A robot used by marketing firm Red Ventures for various publications committed acts of plagiarism that went largely unchecked for months, according to a new report.
The issue will no doubt add to mounting criticism of Red Ventures and its tech-focused publication, CNET, which was caught using artificial intelligence software to write finance-focused articles, which contained numerous basic errors.
Late last week, editors at CNET and executives at Red Ventures dismissed concerns that they didn’t disclose their use of artificial intelligence software for dozens of stories that carried the generic byline “CNET Money Staff” until the website Futurism pointed out that the stories weren’t written by a human staff member at all.
Instead, CNET officials said their use of robots to write clickbait articles was done on the down low, but affirmed the website has now temporarily stopped using the software after numerous errors were pointed out, and said a more-prominent disclaimer was now visible to readers for the few articles that appear online.
https://twitter.com/Jon_Christian/status/1617530867613827076
On Monday, the website Futurism said it found numerous examples of Red Ventures’ robot plagiarizing the work of others, including a story on overdraft fees that was previously covered by competing outlets Forbes, Investopedia and The Balance.
After reviewing numerous examples of plagiarized work, a current Red Ventures employee who went unnamed by Futurism appeared to agree that the issue was a big problem for the company.

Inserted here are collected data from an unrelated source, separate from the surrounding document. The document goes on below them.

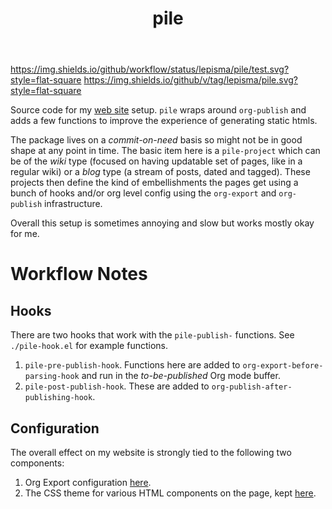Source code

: #+TITLE: pile

[[https://img.shields.io/github/workflow/status/lepisma/pile/test.svg?style=flat-square]] [[https://img.shields.io/github/v/tag/lepisma/pile.svg?style=flat-square]]

Source code for my [[https://lepisma.xyz/][web site]] setup. ~pile~ wraps around ~org-publish~ and adds a few
functions to improve the experience of generating static htmls.

The package lives on a /commit-on-need/ basis so might not be in good shape at any
point in time. The basic item here is a ~pile-project~ which can be of the /wiki/
type (focused on having updatable set of pages, like in a regular wiki) or a
/blog/ type (a stream of posts, dated and tagged). These projects then define the
kind of embellishments the pages get using a bunch of hooks and/or org level
config using the ~org-export~ and ~org-publish~ infrastructure.

Overall this setup is sometimes annoying and slow but works mostly okay for me.

* Workflow Notes
** Hooks
There are two hooks that work with the ~pile-publish-~ functions. See
~./pile-hook.el~ for example functions.

1. ~pile-pre-publish-hook~. Functions here are added to
   ~org-export-before-parsing-hook~ and run in the /to-be-published/ Org mode
   buffer.
2. ~pile-post-publish-hook~. These are added to ~org-publish-after-publishing-hook~.

** Configuration
The overall effect on my website is strongly tied to the following two
components:

1. Org Export configuration [[https://github.com/lepisma/lepisma.github.io/blob/source/assets/export.setup][here]].
2. The CSS theme for various HTML components on the page, kept [[https://github.com/lepisma/pile-theme][here]].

“It poses the question of what kind of institutions do CNET and Bankrate want to be seen as — they’re just taking these articles and rephrasing a couple of things,” the employee said. Bankrate is a finance-focused website owned by Red Ventures that, among other things, earns commissions from readers when they sign up for credit cards and other services using specific links found in articles.
Futurism reporter Jon Christian ultimately reached the conclusion that the robot CNET and other Red Ventures websites used to generate content was not “sophisticated,” but rather “an automated plagiarism machine, casually pumping out pilfered work that would get a human journalist fired.”

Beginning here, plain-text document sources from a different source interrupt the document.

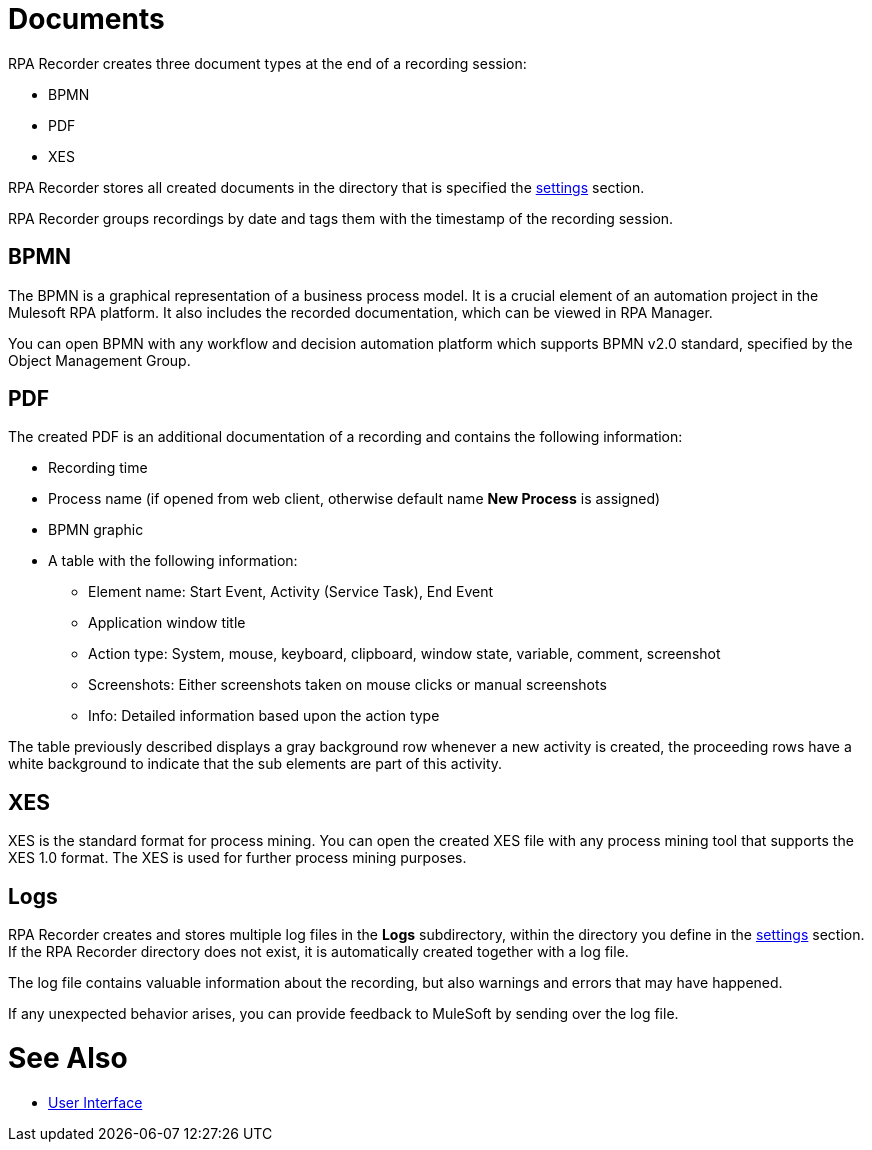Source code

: = Documents

RPA Recorder creates three document types at the end of a recording session:

* BPMN
* PDF
* XES

RPA Recorder stores all created documents in the directory that is specified the xref:user-interface.adoc#settings[settings] section.

RPA Recorder groups recordings by date and tags them with the timestamp of the recording session.

== BPMN

The BPMN is a graphical representation of a business process model. It is a crucial element of an automation project in the Mulesoft RPA platform.
It also includes the recorded documentation, which can be viewed in RPA Manager.

You can open BPMN with any workflow and decision automation platform which supports BPMN v2.0 standard, specified by the Object Management Group.

== PDF

The created PDF is an additional documentation of a recording and contains the following information:

* Recording time
* Process name (if opened from web client, otherwise default name *New Process* is assigned)
* BPMN graphic
* A table with the following information:
** Element name: Start Event, Activity (Service Task), End Event
** Application window title
** Action type: System, mouse, keyboard, clipboard, window state, variable, comment, screenshot
** Screenshots: Either screenshots taken on mouse clicks or manual screenshots
** Info: Detailed information based upon the action type

The table previously described displays a gray background row whenever a new activity is created, the proceeding rows have a white background to indicate that the sub elements are part of this activity.

== XES

XES is the standard format for process mining. You can open the created XES file with any process mining tool that supports the XES 1.0 format. The XES is used for further process mining purposes.

== Logs

RPA Recorder creates and stores multiple log files in the *Logs* subdirectory, within the directory you define in the xref:user-interface.adoc#settings[settings] section. If the RPA Recorder directory does not exist, it is automatically created together with a log file.

The log file contains valuable information about the recording, but also warnings and errors that may have happened.

If any unexpected behavior arises, you can provide feedback to MuleSoft by sending over the log file.

= See Also

* xref:user-interface.adoc#settings[User Interface]
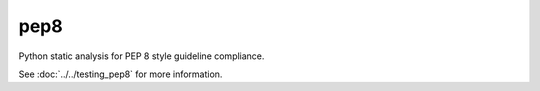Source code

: pep8
====

Python static analysis for PEP 8 style guideline compliance.

See :doc:`../../testing_pep8` for more information.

Recent history is littered with examples of just that: Jared Keller was fired by now-shuttered Mic for purported acts of plagiarism, though an actual review of the problematic content showed it was more instances of poor aggregation and sourcing than actual intent to copy and steal. Several years later, prominent BuzzFeed content creator Ryan Broderick was fired for actual acts of plagiarism stemming from sloppy copy-and-paste jobs and for not sourcing any of the original work where he found his material.
In both cases, a seeming need to create as much content as possible in order to gain much-needed traffic from social media platforms and search engine listings appeared to be the foundation for what cost both editors their jobs. The same could be said for CNET’s use of robots — it is a multi-billion dollar operation, after all, and it didn’t spend $500 million acquiring CNET and other publications from ViacomCBS (now Paramount Global) for nothing.